Looking for answers beyond the brain
By Katy Stubbs | Friday 27 July 2018
Our brains don’t exist in isolation, separate from the rest of the body, but are connected in a variety of ways. While dementia is caused by diseases of the brain, researchers are looking for answers in other parts of the body to understand how changes there could be impacting the brain. Here at the Alzheimer’s Association International Conference (AAIC) in Chicago, we’ve been hearing from scientists exploring the link between the gut and the brain.
Why are scientists interested in the gut?
Our intestines are packed full of bacteria, in fact, there are as many bacterial cells in our body as there are human cells. While bacteria are often thought of as detrimental to our health, inside our gut many different types of bacteria do important jobs, helping to digest the food we eat to allow our intestines to absorb nutrients.
This community of bacteria in our gut is called the microbiome, and its make-up is affected by things like the environment in which we live and the foods we eat. A healthy gut has a precise balance of different types of bacteria that make up the microbiome, and changes in it are thought to have far-reaching affects on other parts of our body and health.
How are the gut and brain linked?
There are a number of systems that link the gut with the brain, and one key link is the blood. Our circulatory system connects all the organs in our body, meaning that molecules released in our gut, such as those involved in inflammation, can reach our brain.
As well as the blood, there is a special nerve called the vagus nerve that links the brain and gut. The activity of this nerve causes the contraction of our stomach and intestines, helping to churn and break down food during digestion. However, it is not a one way street, and the vagus nerve can also feed information back to the brain from the gut.
Why are dementia researchers interested in this link?
It has been known for some time that constipation is an early and common symptom of Parkinson’s disease. As Parkinson’s is associated with problems controlling movement, researchers thought that people with Parkinson’s may also have changes in how the intestines contract and that this contributes to the disease. What has emerged from research is that there are also changes in the microbiome that could be underlying these symptoms.
Kathleen Shannon spoke at AAIC about her work that has looked at the microbiome of people with Parkinson’s, in which she found a change in the make-up of the bacteria in the gut. She saw that there were higher levels of bacteria that can increase inflammation and lower levels of those that can dampen down inflammation.
This shift in the inflammatory profile of the bacteria could be having knock-on effects in the brain – as increased levels of inflammation could be making damage worse. The story is similar to what researchers found when they examined the bacterial profile in the guts of people with Alzheimer’s disease – an increase in proinflammatory bacteria and a decrease in anti-inflammatory bacteria.
What do we know so far about the gut-brain link in dementia?
Increasing evidence supports a link between the gut and the brain, but we are still in the early days of unpicking the biological mechanisms underlying it.
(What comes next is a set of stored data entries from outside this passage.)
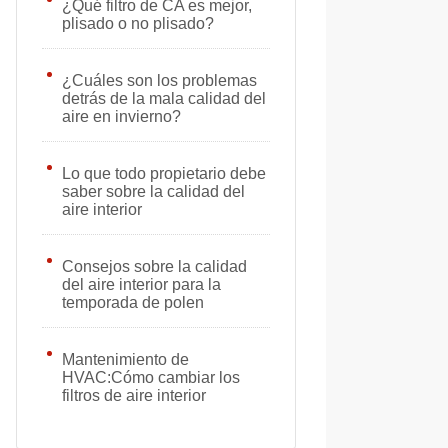
¿Qué filtro de CA es mejor,
plisado o no plisado?
¿Cuáles son los problemas
detrás de la mala calidad del
aire en invierno?
Lo que todo propietario debe
saber sobre la calidad del
aire interior
Consejos sobre la calidad
del aire interior para la
temporada de polen
Mantenimiento de
HVAC:Cómo cambiar los
filtros de aire interior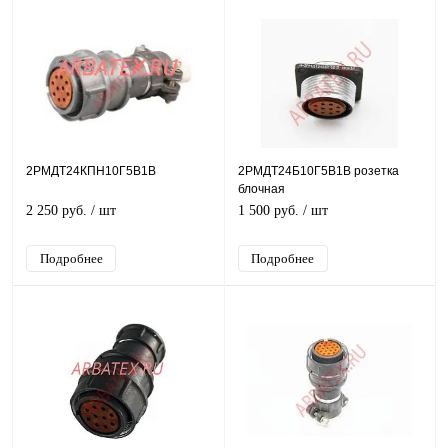
2РМДТ24КПН10Г5В1В
2РМДТ24Б10Г5В1В розетка
блочная
2 250 руб.
/ шт
1 500 руб.
/ шт
Подробнее
Подробнее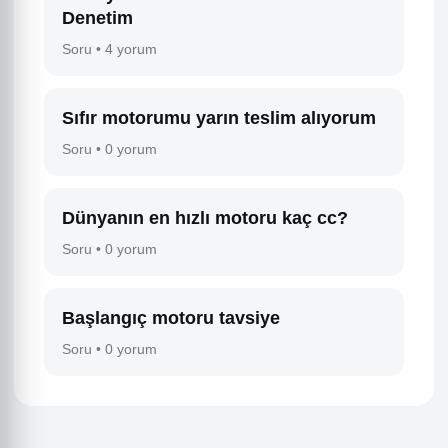
Denetim
Soru • 4 yorum
Sıfır motorumu yarın teslim alıyorum
Soru • 0 yorum
Dünyanın en hızlı motoru kaç cc?
Soru • 0 yorum
Başlangıç motoru tavsiye
Soru • 0 yorum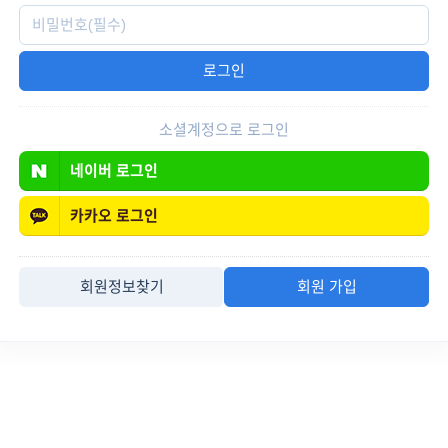
소셜계정으로 로그인
네이버
로그인
카카오
로그인
회원정보찾기
회원 가입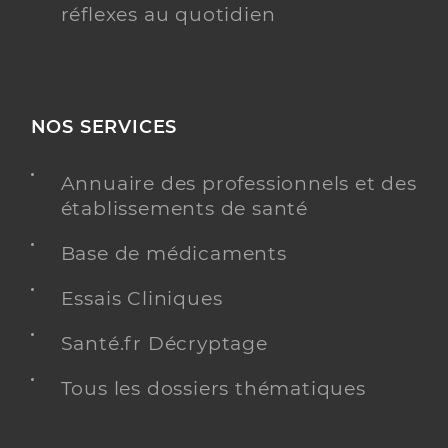
réflexes au quotidien
NOS SERVICES
Annuaire des professionnels et des
établissements de santé
Base de médicaments
Essais Cliniques
Santé.fr Décryptage
Tous les dossiers thématiques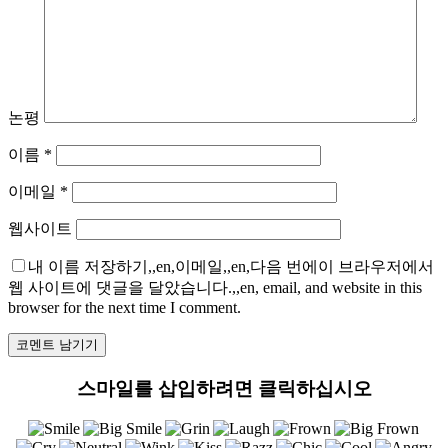
논평
이름
*
이메일
*
웹사이트
내 이름 저장하기,,en,이메일,,en,다음 번에이 브라우저에서
웹 사이트에 댓글을 달았습니다.,,en, email, and website in this
browser for the next time I comment.
스마일를 삽입하려면 클릭하십시오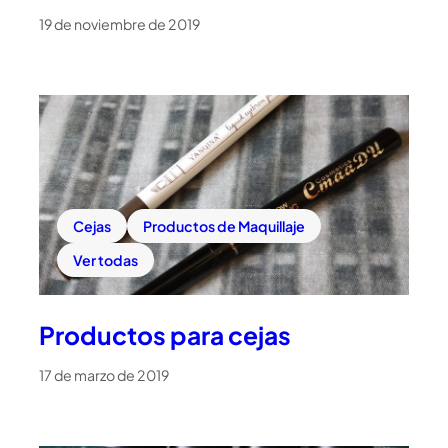
19 de noviembre de 2019
Cejas
Productos de Maquillaje
Ver todas
Productos para cejas
17 de marzo de 2019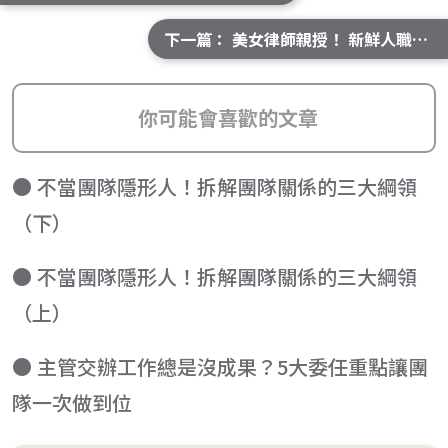
下一篇： 美女律師親授！ 新鮮人職場避雷指南
你可能會喜歡的文章
● 不當團隊隱形人！拆解團隊關係的三大綱領
（下）
● 不當團隊隱形人！拆解團隊關係的三大綱領
（上）
● 主管交辦工作總是沒成果？5大委任重點讓團
隊一次做到位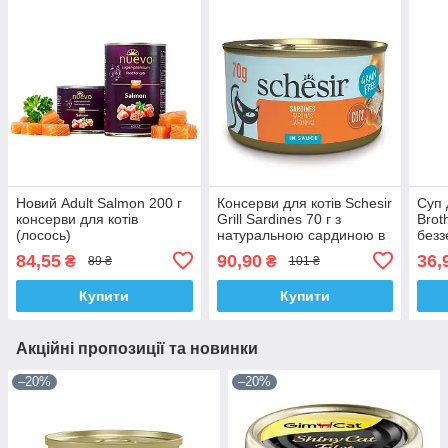
Новий Adult Salmon 200 г
Консерви для котів Schesir
Суп 
консерви для котів
Grill Sardines 70 г з
Brot
(лосось)
натуральною сардиною в
безз
соусі беззерновий корм
тунц
84,55
90,90
36,
₴
₴
89 ₴
101 ₴
котів
Купити
Купити
Акційні пропозиції та новинки
–20%
–20%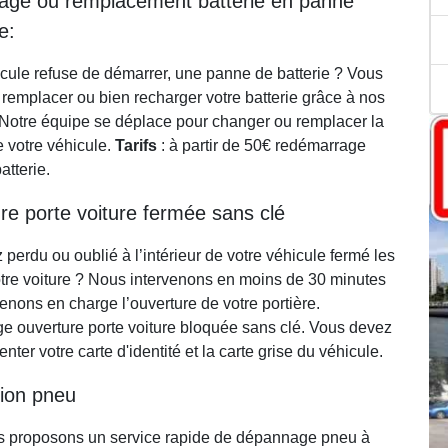
ge ou remplacement batterie en panne
le:
icule refuse de démarrer, une panne de batterie ? Vous
 remplacer ou bien recharger votre batterie grâce à nos
 Notre équipe se déplace pour changer ou remplacer la
e votre véhicule.
Tarifs
: à partir de 50€ redémarrage
tterie.
re porte voiture fermée sans clé
perdu ou oublié à l’intérieur de votre véhicule fermé les
otre voiture ? Nous intervenons en moins de 30 minutes
enons en charge l’ouverture de votre portière.
 ouverture porte voiture bloquée sans clé. Vous devez
nter votre carte d'identité et la carte grise du véhicule.
ion pneu
 proposons un service rapide de dépannage pneu à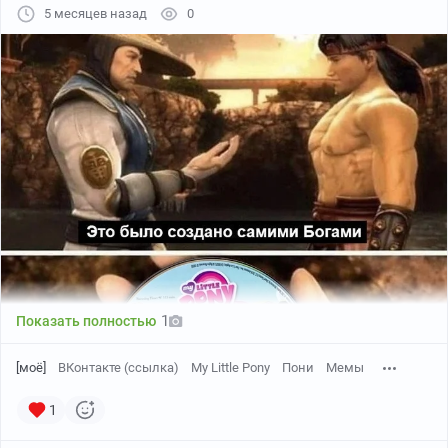
5 месяцев назад
0
1
Показать полностью
[моё]
ВКонтакте (ссылка)
My Little Pony
Пони
Мемы
1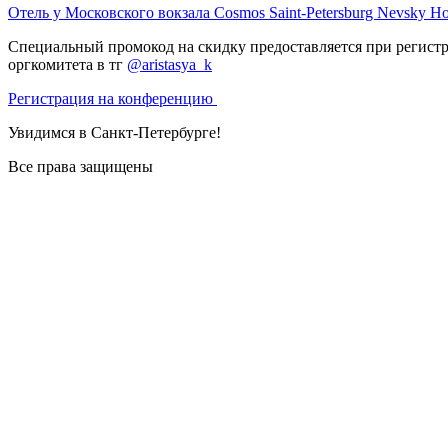
Отель у Московского вокзала Cosmos Saint-Petersburg Nevsky Ho
Специальный промокод на скидку предоставляется при регистр
оргкомитета в тг
@aristasya_k
Регистрация на конференцию
Увидимся в Санкт-Петербурге!
Все права защищены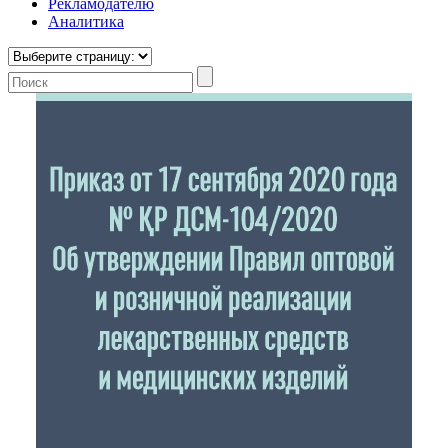
Рекламодателю
Аналитика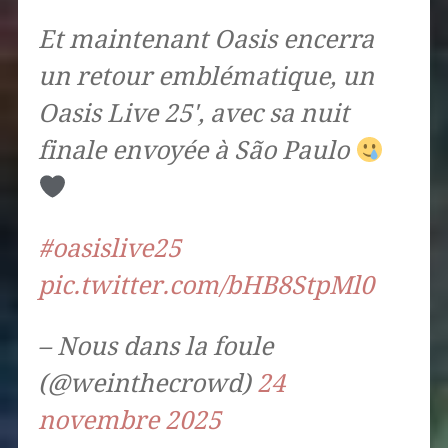
Et maintenant Oasis encerra
un retour emblématique, un
Oasis Live 25', avec sa nuit
finale envoyée à São Paulo
#oasislive25
pic.twitter.com/bHB8StpMl0
– Nous dans la foule
(@weinthecrowd)
24
novembre 2025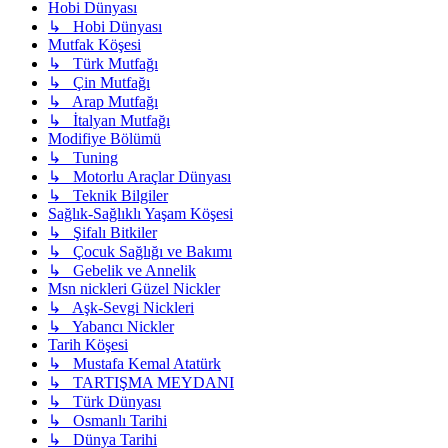
Hobi Dünyası
↳ Hobi Dünyası
Mutfak Köşesi
↳ Türk Mutfağı
↳ Çin Mutfağı
↳ Arap Mutfağı
↳ İtalyan Mutfağı
Modifiye Bölümü
↳ Tuning
↳ Motorlu Araçlar Dünyası
↳ Teknik Bilgiler
Sağlık-Sağlıklı Yaşam Köşesi
↳ Şifalı Bitkiler
↳ Çocuk Sağlığı ve Bakımı
↳ Gebelik ve Annelik
Msn nickleri Güzel Nickler
↳ Aşk-Sevgi Nickleri
↳ Yabancı Nickler
Tarih Köşesi
↳ Mustafa Kemal Atatürk
↳ TARTIŞMA MEYDANI
↳ Türk Dünyası
↳ Osmanlı Tarihi
↳ Dünya Tarihi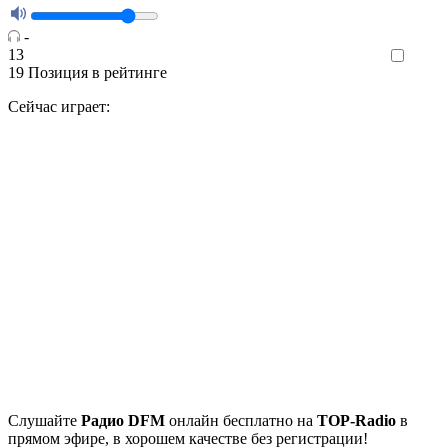
-
13
Like
19
Позиция в рейтинге
Сейчас играет:
Cлушайте
Радио DFM
онлайн бесплатно на
TOP-Radio
в
прямом эфире, в хорошем качестве без регистрации!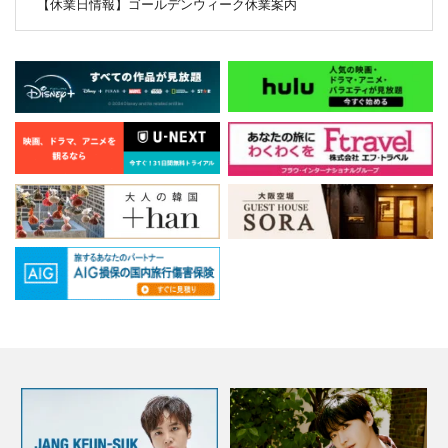
【休業日情報】ゴールデンウィーク休業案内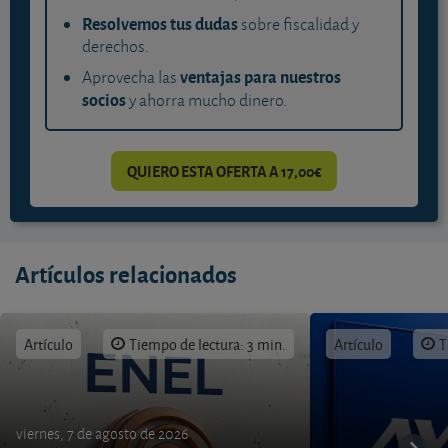
Resolvemos tus dudas
sobre fiscalidad y
derechos.
ventajas para nuestros
Aprovecha las
socios
y ahorra mucho dinero.
QUIERO ESTA OFERTA A 17,00€
Artículos relacionados
Artículo
Tiempo de lectura: 3 min.
Artículo
T
viernes, 7 de agosto de 2026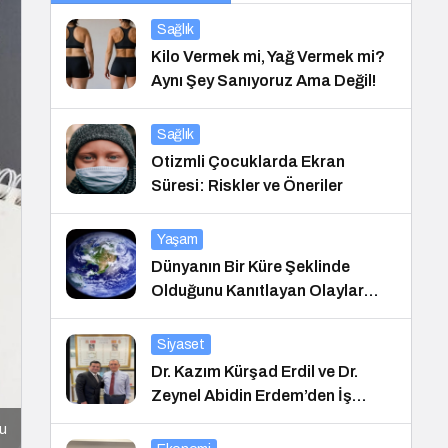
Sağlık
Kilo Vermek mi, Yağ Vermek mi?
Aynı Şey Sanıyoruz Ama Değil!
Sağlık
Otizmli Çocuklarda Ekran
Süresi: Riskler ve Öneriler
Yaşam
Dünyanın Bir Küre Şeklinde
Olduğunu Kanıtlayan Olaylar
Nedir?
Siyaset
Dr. Kazım Kürşad Erdil ve Dr.
Zeynel Abidin Erdem’den İş
Dünyası Buluşması
cu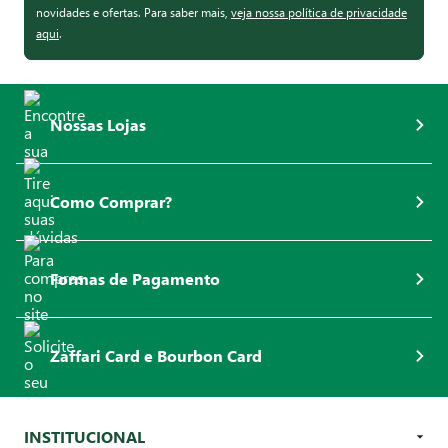
novidades e ofertas. Para saber mais,
veja nossa política de privacidade
aqui
.
Nossas Lojas
Como Comprar?
Formas de Pagamento
Zaffari Card e Bourbon Card
INSTITUCIONAL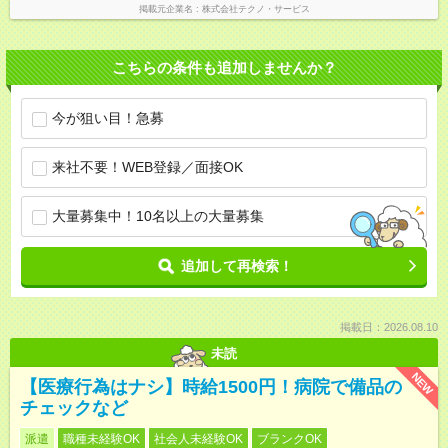
掲載元企業名
株式会社テクノ・サービス
こちらの条件も追加しませんか？
今が狙い目！急募
来社不要！WEB登録／面接OK
大量募集中！10名以上の大量募集
追加して再検索！
掲載日：2026.08.10
未読
NEW
【医療行為はナシ】時給1500円！病院で備品の
チェックなど
派遣
職種未経験OK
社会人未経験OK
ブランクOK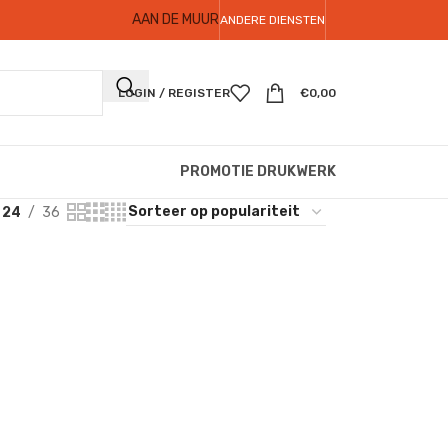
AAN DE MUUR
ANDERE DIENSTEN
LOGIN / REGISTER
€
0,00
PROMOTIE DRUKWERK
24
36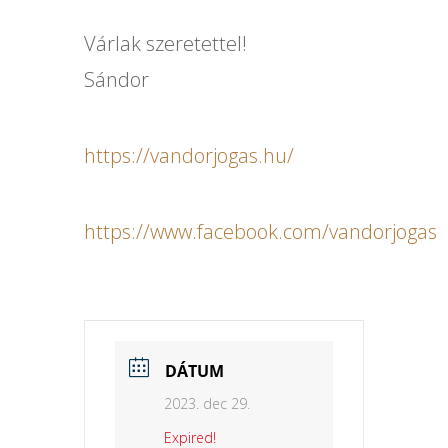
Várlak szeretettel!
Sándor
https://vandorjogas.hu/
https://www.facebook.com/vandorjogas
DÁTUM
2023. dec 29.
Expired!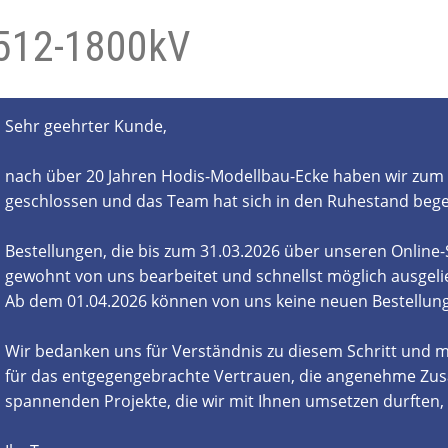
512-1800kV
- und Elektronikgeräte Verordnung
ne & Foren
Kontakt
AGB
Widerrufsbelehrung
Sehr geehrter Kunde,
nach über 20 Jahren Hodis-Modellbau-Ecke haben wir zum 
geschlossen und das Team hat sich in den Ruhestand beg
Bestellungen, die bis zum 31.03.2026 über unseren Online
gewohnt von uns bearbeitet und schnellst möglich ausgelie
Ab dem 01.04.2026 können von uns keine neuen Bestell
Wir bedanken uns für Verständnis zu diesem Schritt und m
für das entgegengebrachte Vertrauen, die angenehme Zus
spannenden Projekte, die wir mit Ihnen umsetzen durften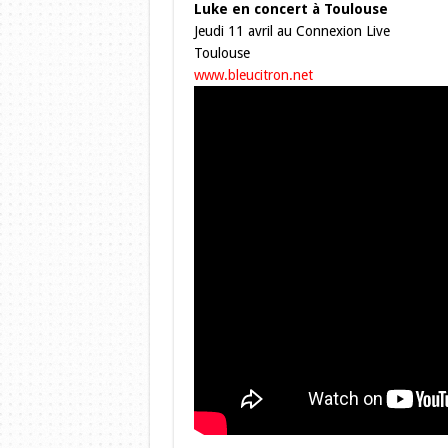
Luke en concert à Toulouse
Jeudi 11 avril au Connexion Live
Toulouse
www.bleucitron.net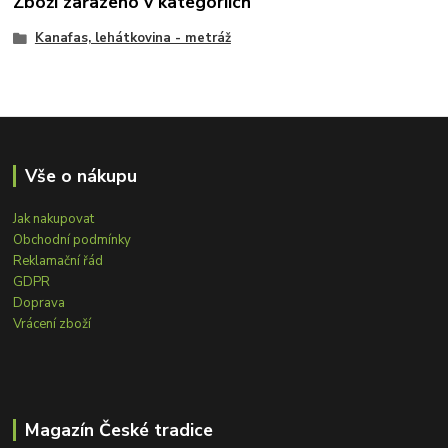
Zboží zařazeno v kategoriích
Kanafas, lehátkovina - metráž
Vše o nákupu
Jak nakupovat
Obchodní podmínky
Reklamační řád
GDPR
Doprava
Vrácení zboží
Magazín České tradice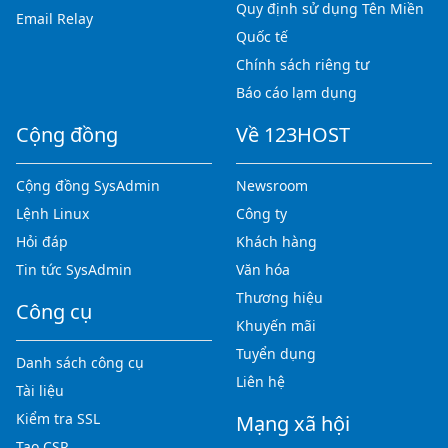
Quy định sử dụng Tên Miền
Email Relay
Quốc tế
Chính sách riêng tư
Báo cáo lạm dụng
Cộng đồng
Về 123HOST
Cộng đồng SysAdmin
Newsroom
Lệnh Linux
Công ty
Hỏi đáp
Khách hàng
Tin tức SysAdmin
Văn hóa
Thương hiệu
Công cụ
Khuyến mãi
Tuyển dụng
Danh sách công cụ
Liên hệ
Tài liệu
Kiểm tra SSL
Mạng xã hội
Tạo CSR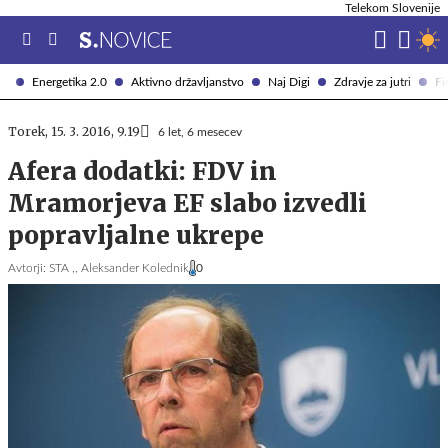
Telekom Slovenije
Energetika 2.0
Aktivno državljanstvo
Naj Digi
Zdravje za jutri
Fi
Torek, 15. 3. 2016, 9.19
6 let, 6 mesecev
Afera dodatki: FDV in
Mramorjeva EF slabo izvedli
popravljalne ukrepe
Avtorji:
STA ,,
Aleksander Kolednik
0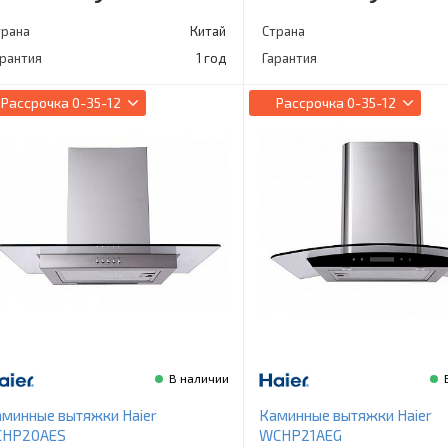
трана
Китай
Страна
арантия
1 год
Гарантия
Рассрочка
0-35-12
Рассрочка
0-35-12
В наличии
минные вытяжки Haier
Каминные вытяжки Haier
CHP20AES
WCHP21AEG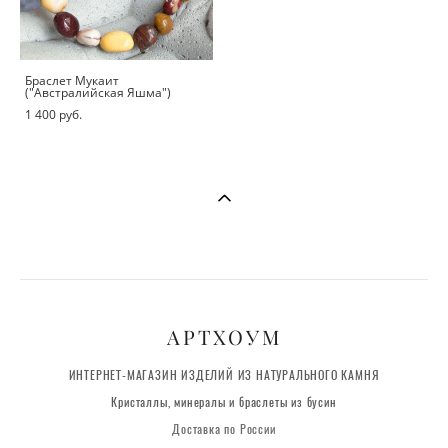
Браслет Мукаит
("Австралийская Яшма")
1 400 pуб.
АРТХОУМ
ИНТЕРНЕТ-МАГАЗИН ИЗДЕЛИЙ ИЗ НАТУРАЛЬНОГО КАМНЯ
Кристаллы, минералы и браслеты из бусин
Доставка по России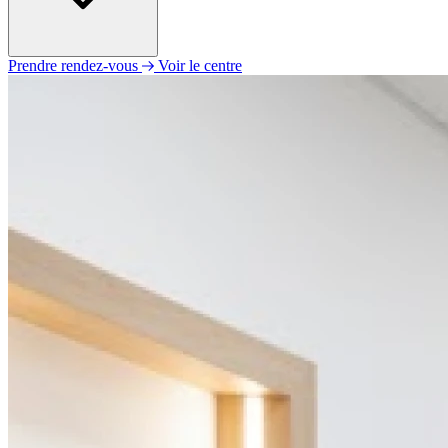
Prendre rendez-vous
Voir le centre
Lundi
09h00 - 19h00
Mardi
09h00 - 19h00
Mercredi
09h00 - 19h00
Jeudi
09h00 - 19h00
Vendredi
09h00 - 19h00
Samedi
09h00 - 19h00
Dimanche
Fermé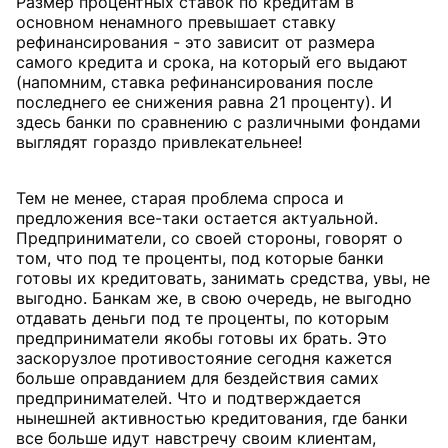
Размер процентных ставок по кредитам в
основном ненамного превышает ставку
рефинансирования - это зависит от размера
самого кредита и срока, на который его выдают
(напомним, ставка рефинансирования после
последнего ее снижения равна 21 проценту). И
здесь банки по сравнению с различными фондами
выглядят гораздо привлекательнее!
Тем не менее, старая проблема спроса и
предложения все-таки остается актуальной.
Предприниматели, со своей стороны, говорят о
том, что под те проценты, под которые банки
готовы их кредитовать, занимать средства, увы, не
выгодно. Банкам же, в свою очередь, не выгодно
отдавать деньги под те проценты, по которым
предприниматели якобы готовы их брать. Это
заскорузлое противостояние сегодня кажется
больше оправданием для бездействия самих
предпринимателей. Что и подтверждается
нынешней активностью кредитования, где банки
все больше идут навстречу своим клиентам,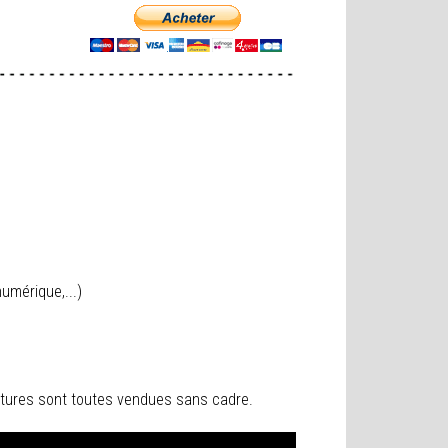
umérique,...)
peintures sont toutes vendues sans cadre.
Prof Sangram Sisodia spoke at AAIC about his team’s research exploring the link, working with mice bred to have features of Alzheimer’s disease and treating them with antibiotics to see if this altered the microbiome. They found that treating young mice with antibiotics for just one week had a lasting impact on the composition of the microbiome. When they looked at the brains of the adult mice, they found changes in the build-up of the Alzheimer’s protein, amyloid, in the male mice, but not in the female mice. They also saw alterations in the shape of the immune cells in the brain, suggesting there were changes in the way these cells were working. Future research following on from this will need to explore the differences between male and female mice, and establish whether there are also differences between the microbiome of men and women and the response to antibiotics, and how this relates to dementia. We will also need to understand exactly how antibiotics alter the human microbiome and whether any changes are beneficial or detrimental to the health of our gut.
As this is a relatively new and growing area of research, there is still lots for us to discover. While studies have shown alterations in the gut bacterial profile in people with Alzheimer’s and Parkinson’s, we don’t know whether this is driving the disease processes or is a consequence of changes taking place in the brain. It will be important to understand whether different microbiome profiles are associated with different types of dementia, if it’s possible to alter the microbiome to reduce the risk of the condition, and whether this could also slow the progression of the diseases that cause dementia.
We are proud to be supporting studies into the gut microbiome at the UK Dementia Research Institute at Imperial College London, where researchers are working to answer key questions about the link with brain changes in dementia.